Judge, Philadelphia Court of Common Pleas, First Judicial District of Pennsylvania (Elected in 1987, won retention elections in 1997 and 2007, senior judge 2014 to 2023)
- In office 1988–2023

Administrative Judge, Court of Common Pleas, First Judicial District of Pennsylvania, 1996 to 2002, 2011 to 2014

Personal details
- Education: Duke University (B.A. 1966) Dickinson School of Law (J.D. 1969)

= John W. Herron =

American judge

John W. Herron is a retired American judge who served for 35 years on the Court of Common Pleas of Pennsylvania's First Judicial District, located in Philadelphia. Herron was the trial division's administrative judge for three three-year terms. As administrative judge in 1999, he issued the order creating the Commerce Case Management Program (Commerce Court), Pennsylvania's first specialized business court program. He was first elected in 1987, after having been one of the few judges in modern Pennsylvania history to be recommended for office based on a merit selection process.

== Judicial service ==
Herron was first elected a judge to the Philadelphia Court of Common Pleas in 1987, and was successful in retention elections in 1997 and 2007. He was the court's Administrative Judge from 1996 to 2002 and from 2011 to 2014. He became a senior judge in 2014, upon reaching mandatory retirement age (which was raised to 75 in 2016), and continued serving on Philadelphia's Orphans' Court until his retirement in 2023.

=== Background to first election in 1987 and merit selection ===
In 1986, a bribery scandal involving judges had enveloped the Philadelphia Court of Common Pleas. A significant number of judges had been removed or were going to be removed from the court. In 1987, Pennsylvania Governor Robert P. Casey Sr. created a commission to find replacement judges based on their merit. In February 1987, he nominated 10 people for appointment to the Pennsylvania State Senate, rather than pursuing judgeships through election in the first instance. Of the people Casey nominated to the senate based on his merit selection commission's recommendations, three were not accepted in the senate, arguably because at least some of them did not have strong political affiliations. Herron was one of these three nominees, along with Legrome D. Davis and C. Darnell Jones, II. Five of Casey's nominations, Herron, Davis and Jones, as well as Mark I. Bernstein and Edward Summers, ran as Democrats for the Court of Common Pleas that year; becoming known as the "Casey Five". They were all opposed by the Philadelphia Democratic party.

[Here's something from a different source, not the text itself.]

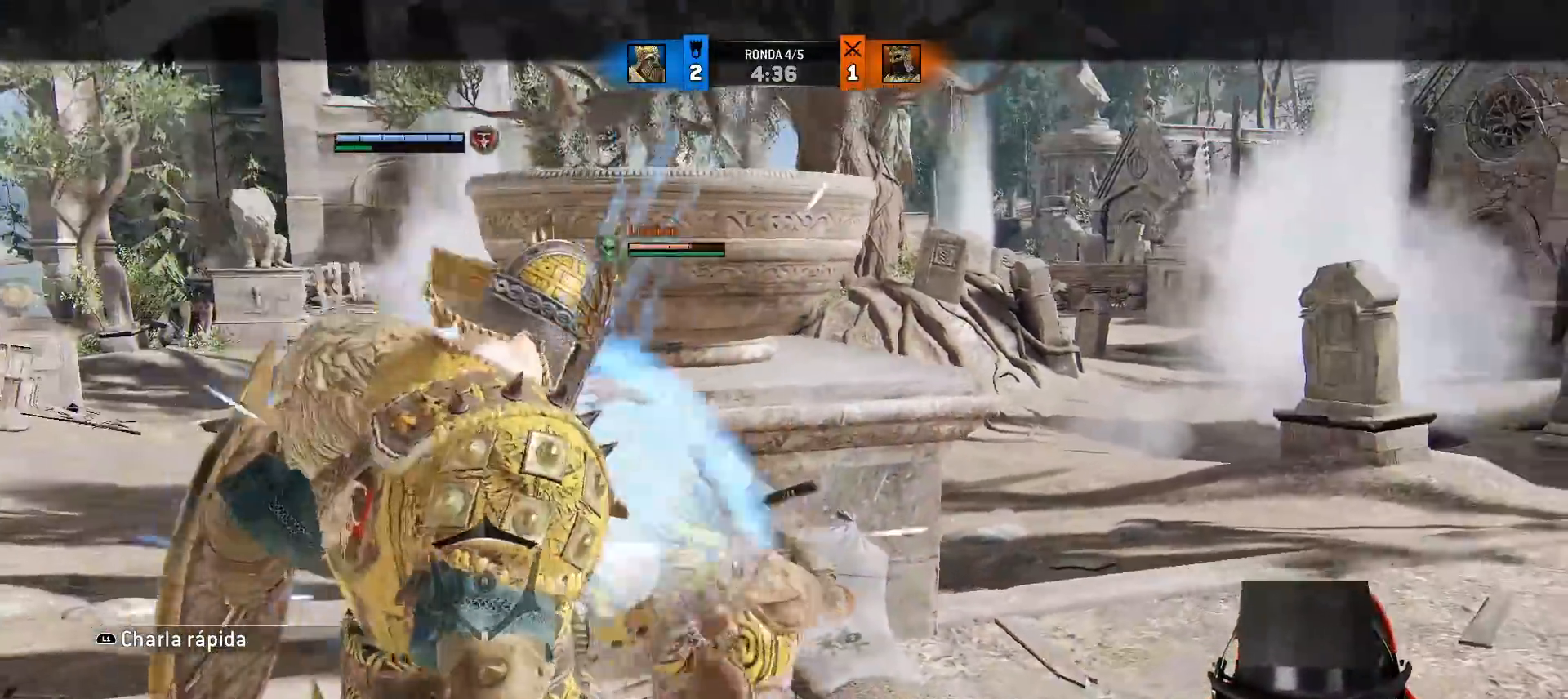
{"dt_ms": 500, "buttons": ["L2"], "left_stick": "down-left", "right_stick": "left"}
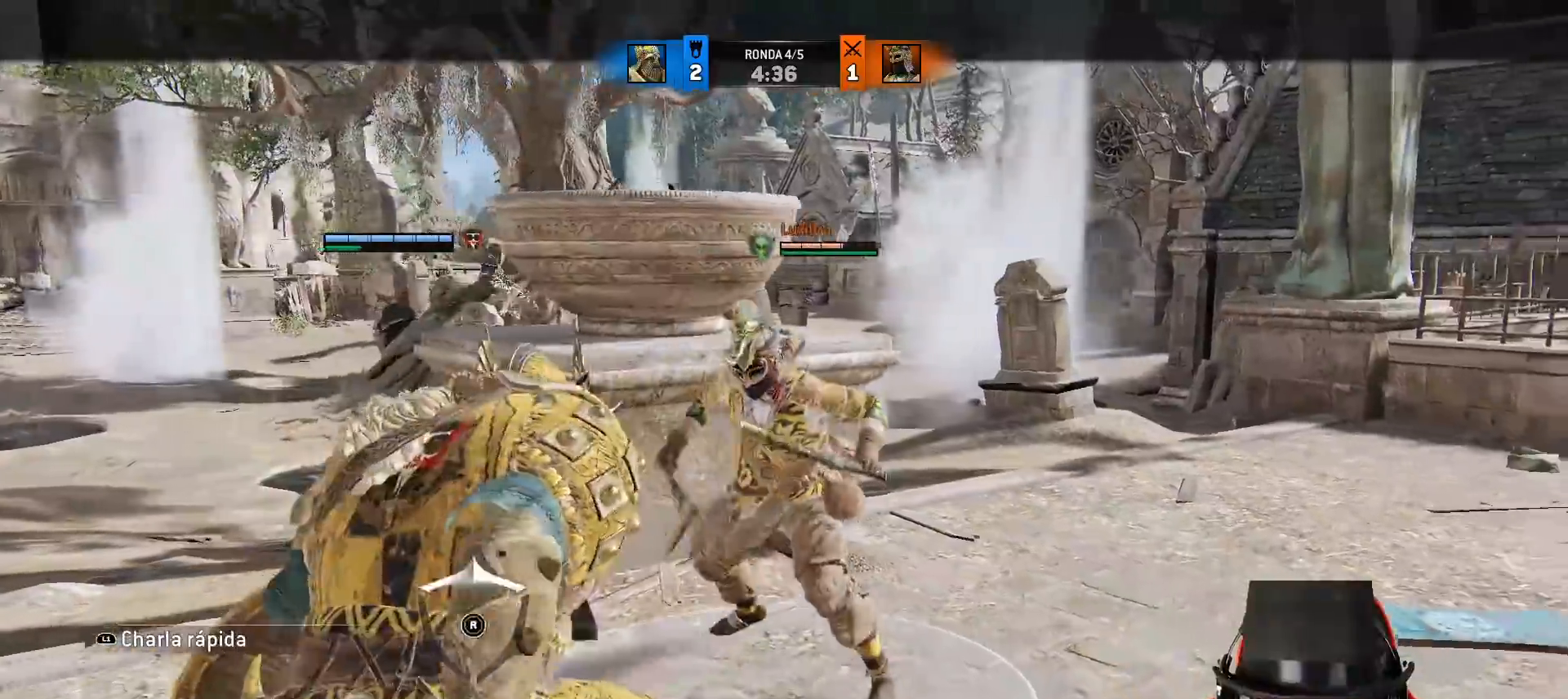
{"dt_ms": 500, "buttons": ["L2"], "left_stick": "down", "right_stick": "left", "events": [[67, "CROSS", "down"], [67, "right_stick", "center"], [100, "CROSS", "up"], [200, "right_stick", "left"], [283, "left_stick", "down"]]}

However, they were supported by Philadelphia Mayor Wilson Goode, District Attorney of Philadelphia Ronald D. Castille, and Goode's opponent for mayor, Edward G. Rendell, as well as Casey; and all were successful in winning election to the Court of Common Pleas.

Speaking to Pennsylvania's General Assembly years later, Casey stated that "regardless of the ultimate outcome, our duty to reform our judicial system is clear and immediate. Judicial reform has been one of my top priorities. One of the first things I did as Governor in 1987 was respond forcefully to corruption on the bench in Philadelphia. Standing up to powerful political forces, I appointed honest, competent judges - the Casey Five, they called them. When they were denied confirmation, we elected them over the political opposition of some in both parties."

=== Judicial Conduct Board ===
Pennsylvania's constitution was amended to allow the creation of a Judicial Conduct Board in 1993. The board has the power to investigate and prosecute ethical misconduct by Pennsylvania judicial officers. Herron was appointed by Casey to the first board, serving until August 1996.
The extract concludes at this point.